Passage given:
- - -
# 1936 Silver King M2 CUSTOM



## chitown (Apr 7, 2012)

This one came to me as a rat and will continue to fly the rat flag proud as I'm going for the mostly period correct/modified/custom route.

My plans include:
Paint aluminum tubes and truss rods transparent black and then clear (black chrome look) This will be close to what the catalog offered that year.
Same treatment for the sprocket, cranks, rims, spokes and possibly the hubs. Looking into either powder coat or actual black chrome for accessories instead of just bomb can but I can always strip the paint and do that later when some funds become available.
The fenders will be black with exposed metal for the middle band instead of a white stripe as the catalog states (for M5 model, M2 would have been stainless)


Did a fender test fit today. They should work out good. They came to me all black and when I started prepping/sanding them I started with the middle band and liked the look so I think I'll strip them fully and tape off the center line and re-paint the black and then clear the whole fender.

View attachment 48148 View attachment 48149

View attachment 48150 View attachment 48151


----------



## Boris (Apr 7, 2012)

The bare metal fender strip looks tougher than s#@t. Good call!


----------



## vincev (Apr 13, 2012)

Did you say "rat" on this forum!!!OMG,fireworks time


----------



## chitown (Apr 13, 2012)

vincev said:


> Did you say "rat" on this forum!!!OMG,fireworks time




Rat in the sense it won't be 100% correct. I want this to be my rider SK. Sort of a modified/rat/survivor. I have some other frames that are not nearly as beat up as this one so I will concentrate my correctness on those. Besides the "Projects Rides" section states "Working on a restoration or custom build? This is the place to keep a running topic documenting your project step-by-step."
- - -
Problems to work on:
1. Update the records starting at the line that contains "text Permissive licenses" and ending at the line that contains "text There are" by replacing "brand owner" with "brand holder", leaving everything else unchanged, and give only those lines.
2. Carry on the forum thread about the 1936 Silver King build from where it stops.
The forum thread about the 1936 Silver King build and the records are unrelated material.

(Annotated element listings)
- - -
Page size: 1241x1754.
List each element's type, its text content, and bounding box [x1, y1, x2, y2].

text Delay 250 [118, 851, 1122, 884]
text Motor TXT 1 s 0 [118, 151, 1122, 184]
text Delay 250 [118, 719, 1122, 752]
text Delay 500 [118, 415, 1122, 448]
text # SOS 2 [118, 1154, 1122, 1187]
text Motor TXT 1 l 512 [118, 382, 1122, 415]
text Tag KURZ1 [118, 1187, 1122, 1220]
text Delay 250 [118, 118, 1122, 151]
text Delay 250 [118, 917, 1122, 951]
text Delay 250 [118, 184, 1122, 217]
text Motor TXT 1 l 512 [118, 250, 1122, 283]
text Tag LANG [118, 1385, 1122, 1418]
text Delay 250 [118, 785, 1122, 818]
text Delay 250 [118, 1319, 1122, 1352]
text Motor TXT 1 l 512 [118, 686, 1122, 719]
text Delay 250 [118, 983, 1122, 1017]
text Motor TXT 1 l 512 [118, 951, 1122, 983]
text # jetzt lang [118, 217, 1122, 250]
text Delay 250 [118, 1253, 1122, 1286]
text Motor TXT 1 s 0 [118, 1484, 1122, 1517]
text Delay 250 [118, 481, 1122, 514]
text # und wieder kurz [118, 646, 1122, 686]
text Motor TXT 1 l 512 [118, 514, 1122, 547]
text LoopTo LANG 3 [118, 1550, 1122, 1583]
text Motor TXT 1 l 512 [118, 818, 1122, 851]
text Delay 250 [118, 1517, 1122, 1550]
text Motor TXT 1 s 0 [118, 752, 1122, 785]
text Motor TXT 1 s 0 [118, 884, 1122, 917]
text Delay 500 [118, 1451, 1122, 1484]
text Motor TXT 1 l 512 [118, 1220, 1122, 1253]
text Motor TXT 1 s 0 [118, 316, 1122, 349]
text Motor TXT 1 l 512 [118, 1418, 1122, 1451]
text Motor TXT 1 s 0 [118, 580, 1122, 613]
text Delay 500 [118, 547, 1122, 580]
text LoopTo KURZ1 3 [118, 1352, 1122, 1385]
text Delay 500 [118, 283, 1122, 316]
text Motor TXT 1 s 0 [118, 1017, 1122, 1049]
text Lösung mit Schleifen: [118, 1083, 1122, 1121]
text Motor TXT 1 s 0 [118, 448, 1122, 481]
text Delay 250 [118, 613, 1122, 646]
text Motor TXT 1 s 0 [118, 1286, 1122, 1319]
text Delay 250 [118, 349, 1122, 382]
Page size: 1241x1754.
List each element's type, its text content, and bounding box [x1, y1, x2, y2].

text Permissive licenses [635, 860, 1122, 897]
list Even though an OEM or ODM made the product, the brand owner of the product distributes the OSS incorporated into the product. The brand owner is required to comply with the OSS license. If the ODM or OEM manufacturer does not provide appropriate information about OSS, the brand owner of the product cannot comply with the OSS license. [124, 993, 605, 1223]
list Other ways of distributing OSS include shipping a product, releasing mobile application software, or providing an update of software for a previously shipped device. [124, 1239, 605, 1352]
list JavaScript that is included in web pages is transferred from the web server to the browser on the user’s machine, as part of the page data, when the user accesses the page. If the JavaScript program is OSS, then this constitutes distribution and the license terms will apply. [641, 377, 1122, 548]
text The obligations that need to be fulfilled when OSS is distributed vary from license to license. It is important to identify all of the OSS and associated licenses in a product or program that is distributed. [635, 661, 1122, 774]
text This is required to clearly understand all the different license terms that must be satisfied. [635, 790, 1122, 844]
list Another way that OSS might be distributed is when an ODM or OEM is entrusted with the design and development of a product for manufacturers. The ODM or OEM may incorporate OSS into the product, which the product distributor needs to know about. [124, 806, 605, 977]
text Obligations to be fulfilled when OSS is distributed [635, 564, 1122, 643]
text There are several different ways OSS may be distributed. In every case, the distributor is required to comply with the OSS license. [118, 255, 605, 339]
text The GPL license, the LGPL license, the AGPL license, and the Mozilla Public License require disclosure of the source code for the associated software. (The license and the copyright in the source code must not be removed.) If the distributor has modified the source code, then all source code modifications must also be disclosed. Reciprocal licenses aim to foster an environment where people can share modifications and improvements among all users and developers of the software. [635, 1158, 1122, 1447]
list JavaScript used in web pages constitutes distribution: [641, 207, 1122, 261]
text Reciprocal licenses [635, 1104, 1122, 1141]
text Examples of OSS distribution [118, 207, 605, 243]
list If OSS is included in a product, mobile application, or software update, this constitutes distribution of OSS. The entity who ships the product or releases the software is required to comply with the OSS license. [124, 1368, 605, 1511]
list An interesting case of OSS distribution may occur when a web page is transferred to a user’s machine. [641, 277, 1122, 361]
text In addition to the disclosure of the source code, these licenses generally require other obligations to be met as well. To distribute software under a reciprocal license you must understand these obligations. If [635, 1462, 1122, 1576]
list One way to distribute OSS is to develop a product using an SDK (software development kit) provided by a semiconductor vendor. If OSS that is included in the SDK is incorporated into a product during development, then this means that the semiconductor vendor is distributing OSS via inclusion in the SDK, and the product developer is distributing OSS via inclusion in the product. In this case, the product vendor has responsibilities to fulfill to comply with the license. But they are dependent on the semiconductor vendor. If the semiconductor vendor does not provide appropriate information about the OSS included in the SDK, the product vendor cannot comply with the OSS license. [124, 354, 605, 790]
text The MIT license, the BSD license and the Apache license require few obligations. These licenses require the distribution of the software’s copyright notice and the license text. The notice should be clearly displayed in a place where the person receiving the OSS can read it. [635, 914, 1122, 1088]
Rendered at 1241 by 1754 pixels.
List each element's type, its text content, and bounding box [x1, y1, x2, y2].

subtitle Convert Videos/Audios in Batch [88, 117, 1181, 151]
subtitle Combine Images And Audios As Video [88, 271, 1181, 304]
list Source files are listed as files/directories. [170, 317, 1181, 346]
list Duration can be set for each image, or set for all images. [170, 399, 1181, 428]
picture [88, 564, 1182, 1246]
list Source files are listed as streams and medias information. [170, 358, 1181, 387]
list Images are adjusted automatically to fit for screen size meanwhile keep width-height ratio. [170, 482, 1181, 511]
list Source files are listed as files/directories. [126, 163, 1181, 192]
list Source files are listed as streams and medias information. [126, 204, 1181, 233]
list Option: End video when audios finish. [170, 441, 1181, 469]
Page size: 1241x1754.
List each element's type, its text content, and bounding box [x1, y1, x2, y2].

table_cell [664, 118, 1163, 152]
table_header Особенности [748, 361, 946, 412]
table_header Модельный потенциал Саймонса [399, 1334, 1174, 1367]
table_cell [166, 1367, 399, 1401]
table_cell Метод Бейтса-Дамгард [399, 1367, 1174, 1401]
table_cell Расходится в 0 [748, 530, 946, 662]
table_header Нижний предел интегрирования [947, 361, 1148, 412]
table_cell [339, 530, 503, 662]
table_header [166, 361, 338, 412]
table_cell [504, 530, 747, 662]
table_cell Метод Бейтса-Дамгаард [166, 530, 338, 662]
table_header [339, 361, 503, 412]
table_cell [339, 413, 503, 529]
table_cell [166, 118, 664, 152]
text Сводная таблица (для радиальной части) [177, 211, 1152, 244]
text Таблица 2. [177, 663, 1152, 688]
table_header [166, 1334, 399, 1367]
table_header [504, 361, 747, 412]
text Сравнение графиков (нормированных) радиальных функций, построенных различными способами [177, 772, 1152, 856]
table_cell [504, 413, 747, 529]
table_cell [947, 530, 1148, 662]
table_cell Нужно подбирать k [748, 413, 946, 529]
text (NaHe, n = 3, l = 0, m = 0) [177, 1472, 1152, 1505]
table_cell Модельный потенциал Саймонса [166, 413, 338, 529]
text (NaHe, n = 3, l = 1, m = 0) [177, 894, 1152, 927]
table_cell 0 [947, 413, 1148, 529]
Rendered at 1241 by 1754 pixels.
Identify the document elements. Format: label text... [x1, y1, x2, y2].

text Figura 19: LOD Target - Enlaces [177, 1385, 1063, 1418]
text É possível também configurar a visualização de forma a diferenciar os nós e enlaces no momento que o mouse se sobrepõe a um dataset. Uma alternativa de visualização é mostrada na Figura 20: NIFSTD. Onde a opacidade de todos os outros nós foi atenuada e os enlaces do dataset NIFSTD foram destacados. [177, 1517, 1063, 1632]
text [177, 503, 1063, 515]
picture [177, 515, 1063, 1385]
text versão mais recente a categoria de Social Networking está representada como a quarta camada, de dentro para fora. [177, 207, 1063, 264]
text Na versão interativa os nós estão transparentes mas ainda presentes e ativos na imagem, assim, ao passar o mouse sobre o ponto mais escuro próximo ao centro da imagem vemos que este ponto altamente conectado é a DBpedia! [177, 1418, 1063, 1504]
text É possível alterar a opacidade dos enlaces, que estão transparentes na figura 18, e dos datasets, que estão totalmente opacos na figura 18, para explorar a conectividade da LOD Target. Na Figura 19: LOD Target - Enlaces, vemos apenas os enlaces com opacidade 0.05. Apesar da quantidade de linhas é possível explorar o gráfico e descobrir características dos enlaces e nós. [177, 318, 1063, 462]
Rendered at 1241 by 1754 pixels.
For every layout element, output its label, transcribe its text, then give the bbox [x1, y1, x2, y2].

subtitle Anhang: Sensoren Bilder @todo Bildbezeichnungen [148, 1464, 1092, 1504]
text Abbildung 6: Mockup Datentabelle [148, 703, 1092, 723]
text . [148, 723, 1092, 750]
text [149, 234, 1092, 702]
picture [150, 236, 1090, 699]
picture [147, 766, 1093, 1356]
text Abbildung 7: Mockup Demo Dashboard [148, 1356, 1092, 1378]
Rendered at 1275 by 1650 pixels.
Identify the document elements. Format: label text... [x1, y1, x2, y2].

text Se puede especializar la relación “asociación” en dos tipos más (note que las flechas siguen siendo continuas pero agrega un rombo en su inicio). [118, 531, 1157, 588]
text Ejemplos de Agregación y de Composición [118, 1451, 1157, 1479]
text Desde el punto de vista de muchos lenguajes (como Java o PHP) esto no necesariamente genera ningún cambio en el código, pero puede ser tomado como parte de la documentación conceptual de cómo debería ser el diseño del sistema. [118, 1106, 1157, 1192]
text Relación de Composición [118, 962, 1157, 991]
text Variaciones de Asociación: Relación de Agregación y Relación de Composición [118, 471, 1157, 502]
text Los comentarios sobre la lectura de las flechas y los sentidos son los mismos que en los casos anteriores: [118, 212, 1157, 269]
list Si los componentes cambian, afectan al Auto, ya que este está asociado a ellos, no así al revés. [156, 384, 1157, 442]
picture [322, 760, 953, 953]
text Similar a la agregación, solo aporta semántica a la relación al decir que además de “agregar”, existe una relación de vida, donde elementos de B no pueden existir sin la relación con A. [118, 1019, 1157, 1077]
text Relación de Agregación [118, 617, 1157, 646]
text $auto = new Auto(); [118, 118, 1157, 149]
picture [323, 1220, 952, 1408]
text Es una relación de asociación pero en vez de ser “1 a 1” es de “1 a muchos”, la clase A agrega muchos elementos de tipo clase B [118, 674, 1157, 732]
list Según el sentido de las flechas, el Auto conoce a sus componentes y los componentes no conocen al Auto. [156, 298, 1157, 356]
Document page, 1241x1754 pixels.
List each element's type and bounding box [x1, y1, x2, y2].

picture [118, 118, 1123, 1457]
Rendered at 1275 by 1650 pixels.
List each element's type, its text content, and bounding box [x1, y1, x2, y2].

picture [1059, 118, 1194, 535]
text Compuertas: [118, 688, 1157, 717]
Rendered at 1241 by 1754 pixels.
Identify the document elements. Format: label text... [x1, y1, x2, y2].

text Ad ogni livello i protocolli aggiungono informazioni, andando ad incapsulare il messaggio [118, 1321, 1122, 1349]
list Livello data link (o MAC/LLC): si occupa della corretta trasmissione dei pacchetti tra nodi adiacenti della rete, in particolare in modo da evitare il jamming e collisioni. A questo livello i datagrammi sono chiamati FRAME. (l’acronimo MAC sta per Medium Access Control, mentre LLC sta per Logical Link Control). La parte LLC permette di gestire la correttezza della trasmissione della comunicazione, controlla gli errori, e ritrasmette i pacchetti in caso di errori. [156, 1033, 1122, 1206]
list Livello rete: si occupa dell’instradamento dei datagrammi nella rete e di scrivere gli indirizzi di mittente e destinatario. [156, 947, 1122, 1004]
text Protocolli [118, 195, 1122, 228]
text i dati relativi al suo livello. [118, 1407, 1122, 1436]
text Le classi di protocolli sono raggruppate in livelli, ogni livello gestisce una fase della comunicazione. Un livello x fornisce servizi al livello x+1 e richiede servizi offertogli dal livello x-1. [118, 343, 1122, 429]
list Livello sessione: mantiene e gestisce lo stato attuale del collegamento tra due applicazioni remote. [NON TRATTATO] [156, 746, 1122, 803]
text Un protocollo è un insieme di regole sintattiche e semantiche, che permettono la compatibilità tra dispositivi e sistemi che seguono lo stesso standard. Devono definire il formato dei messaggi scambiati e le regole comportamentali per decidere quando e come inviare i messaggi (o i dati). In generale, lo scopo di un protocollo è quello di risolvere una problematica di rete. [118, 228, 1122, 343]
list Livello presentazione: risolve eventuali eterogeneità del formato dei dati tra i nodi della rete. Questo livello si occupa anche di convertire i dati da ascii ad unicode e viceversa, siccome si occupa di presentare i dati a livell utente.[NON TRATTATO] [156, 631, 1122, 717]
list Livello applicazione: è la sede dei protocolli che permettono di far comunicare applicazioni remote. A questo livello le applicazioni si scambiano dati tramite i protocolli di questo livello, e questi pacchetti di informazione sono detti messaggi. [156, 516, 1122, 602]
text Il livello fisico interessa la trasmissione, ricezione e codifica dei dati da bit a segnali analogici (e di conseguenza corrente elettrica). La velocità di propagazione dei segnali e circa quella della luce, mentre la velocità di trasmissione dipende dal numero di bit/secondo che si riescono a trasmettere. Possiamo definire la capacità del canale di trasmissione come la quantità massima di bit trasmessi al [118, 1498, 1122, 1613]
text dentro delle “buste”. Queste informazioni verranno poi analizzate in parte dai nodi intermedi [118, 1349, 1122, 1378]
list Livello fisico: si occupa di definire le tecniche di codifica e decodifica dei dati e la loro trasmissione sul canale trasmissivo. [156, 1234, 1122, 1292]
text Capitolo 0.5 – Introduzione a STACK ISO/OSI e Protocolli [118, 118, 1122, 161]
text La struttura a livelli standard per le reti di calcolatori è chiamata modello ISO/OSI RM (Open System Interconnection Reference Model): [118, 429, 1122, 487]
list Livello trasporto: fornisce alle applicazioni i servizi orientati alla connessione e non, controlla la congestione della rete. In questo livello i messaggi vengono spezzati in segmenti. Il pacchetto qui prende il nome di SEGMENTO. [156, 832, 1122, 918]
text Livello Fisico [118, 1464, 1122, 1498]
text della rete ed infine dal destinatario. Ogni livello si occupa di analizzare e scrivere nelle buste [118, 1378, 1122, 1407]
- - -
Exercise responses:
1.
text Permissive licenses [635, 860, 1122, 897]
list Even though an OEM or ODM made the product, the brand holder of the product distributes the OSS incorporated into the product. The brand holder is required to comply with the OSS license. If the ODM or OEM manufacturer does not provide appropriate information about OSS, the brand holder of the product cannot comply with the OSS license. [124, 993, 605, 1223]
list Other ways of distributing OSS include shipping a product, releasing mobile application software, or providing an update of software for a previously shipped device. [124, 1239, 605, 1352]
list JavaScript that is included in web pages is transferred from the web server to the browser on the user’s machine, as part of the page data, when the user accesses the page. If the JavaScript program is OSS, then this constitutes distribution and the license terms will apply. [641, 377, 1122, 548]
text The obligations that need to be fulfilled when OSS is distributed vary from license to license. It is important to identify all of the OSS and associated licenses in a product or program that is distributed. [635, 661, 1122, 774]
text This is required to clearly understand all the different license terms that must be satisfied. [635, 790, 1122, 844]
list Another way that OSS might be distributed is when an ODM or OEM is entrusted with the design and development of a product for manufacturers. The ODM or OEM may incorporate OSS into the product, which the product distributor needs to know about. [124, 806, 605, 977]
text Obligations to be fulfilled when OSS is distributed [635, 564, 1122, 643]
text There are several different ways OSS may be distributed. In every case, the distributor is required to comply with the OSS license. [118, 255, 605, 339]

2.
So I'm not too worried about fireworks. We're all grown ups here and I think we can handle a few modifications every now and then. Look at Ron's Roadmaster build... Powder coating, gunsmith blackening? No fireworks there.


----------



## chitown (Jul 28, 2012)

Started polishing the fork so I thought I'd show some of the stages of polishing next to each other.

View attachment 59450

3 forks pictured show the middle one being the '36 M2 project, the polished one is off a ladies L137 deluxe model, the unpolished one is from a late 35 Wards.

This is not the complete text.